Indeed, Tan wasn't always a pariah. At age 30, and already an accomplished short-story writer, Tan won a state writing competition. As a successful journalist, he grew close to party leaders in the northern city of Haiphong. In the book, Tan hints that his downfall was linked to personal jealousies, and perhaps some failure in following the party line on newspaper coverage. But no charges were ever filed, and the mysterious arrest haunts him. "How could I fight against the party?" the prisoner in Year 2000 challenges an interrogator. "The party handed me a pen to become a writer." Tan, now a full-time writer, declined to be interviewed. He has told friends that 60% of the novel is culled from real life, with some characters composites of people he encountered. Like many prison narratives elsewhere, Tan tells of unrelenting hunger and the cruelty of prison wardens. Once liberated, the narrator earns a pittance by rolling cigarettes, selling shoes and hawking plastic on the black market, while many people avoid him for fear of the authorities.

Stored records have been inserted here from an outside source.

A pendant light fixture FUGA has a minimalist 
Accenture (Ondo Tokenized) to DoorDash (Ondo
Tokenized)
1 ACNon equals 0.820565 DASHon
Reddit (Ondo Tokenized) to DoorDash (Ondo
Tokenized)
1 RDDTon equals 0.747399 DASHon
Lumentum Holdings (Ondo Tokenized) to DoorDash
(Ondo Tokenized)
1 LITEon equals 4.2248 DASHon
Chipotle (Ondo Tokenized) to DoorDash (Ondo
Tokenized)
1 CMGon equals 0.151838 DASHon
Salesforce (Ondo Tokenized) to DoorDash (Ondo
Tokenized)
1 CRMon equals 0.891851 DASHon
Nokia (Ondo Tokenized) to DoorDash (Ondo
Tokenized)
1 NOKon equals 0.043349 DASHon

"In my opinion, it's one of the most remarkable novels in the past 30 or 40 years," says eminent Hanoi writer and critic Duong Tuong. But not all agree. While hesitating to comment publicly on a banned book, some Vietnamese writers dismiss Tan's pared-down prose as dull and his travails as little short of mundane. Recalling the hunger, poverty and mourning of those wartime years, they also remember the necessity of surmounting individual pain to achieve national victory. "He exaggerated his personal tragedy," scoffs one influential writer in his 40s. "Bui Ngoc Tan's loss is nothing compared to the losses experienced by others." Moreover, some younger writers say they find his tale irrelevant to their current woes in coping with a rapidly changing society. "His sorrow is not my sorrow," says a novelist in his 30s. The controversy comes as Vietnamese writers are enjoying increasing freedom to meet foreigners and travel abroad. Tan himself remains free to write in Haiphong, and his attendance at an official writers' congress in April was seen as a minor triumph. Some writers are convinced that had Year 2000 appeared in the mid-1980s, Tan would have been marched right back to prison. As for the Thanh Nien editors, they were subject to party criticism but not fired.

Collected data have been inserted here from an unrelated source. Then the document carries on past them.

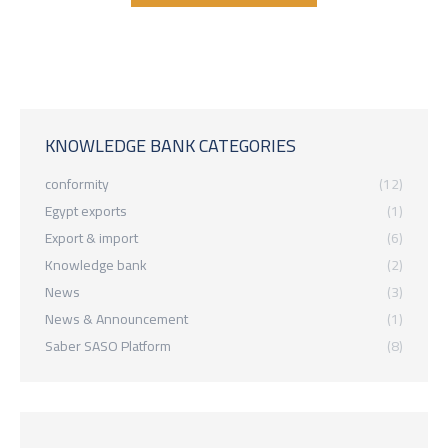
KNOWLEDGE BANK CATEGORIES
conformity
(12)
Egypt exports
(1)
Export & import
(6)
Knowledge bank
(2)
News
(3)
News & Announcement
(1)
Saber SASO Platform
(8)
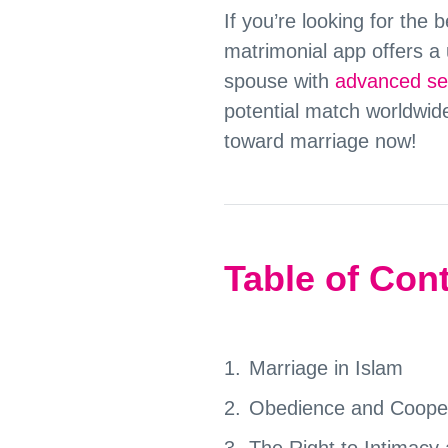
If you’re looking for the
matrimonial app offers a 
spouse with
advanced sea
potential match worldwid
toward marriage now!
Table of Con
Marriage in Islam
Obedience and Coopera
The Right to Intimacy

The state issues broad publishing guidelines but doesn't censor manuscripts in advance. Publishers are held personally responsible if anything sparks the ire of the ideologues. In exploiting these loopholes, some novelists have had better luck than Tan. Consider the case of Ma Van Khang, a heavyweight in the Vietnam Writers' Association and editor-in-chief of the Labour Publishing House. Last year he came out with Against the Flood, a novel about the frustrations of an eminent writer and editor whose novel is suppressed by scheming associates in his state-owned publishing house. Khang's narrator rails against wannabe party cadres who only seek promotion, and "self-important, self-serving babblings of meetings and seminars." Yet the novel won kudos at home, and an English translation will be issued in October in the U.S. Still, other writers' manuscripts are languishing. "I think there are many books that are not suitable to publish right now, but maybe it will be better to publish them in the future," a Thanh Nien editor says. In the meantime, watch out for more samizdat.

By Margot Cohen and Murray Hiebert - Far Eastern Economic Review - September 28, 2000.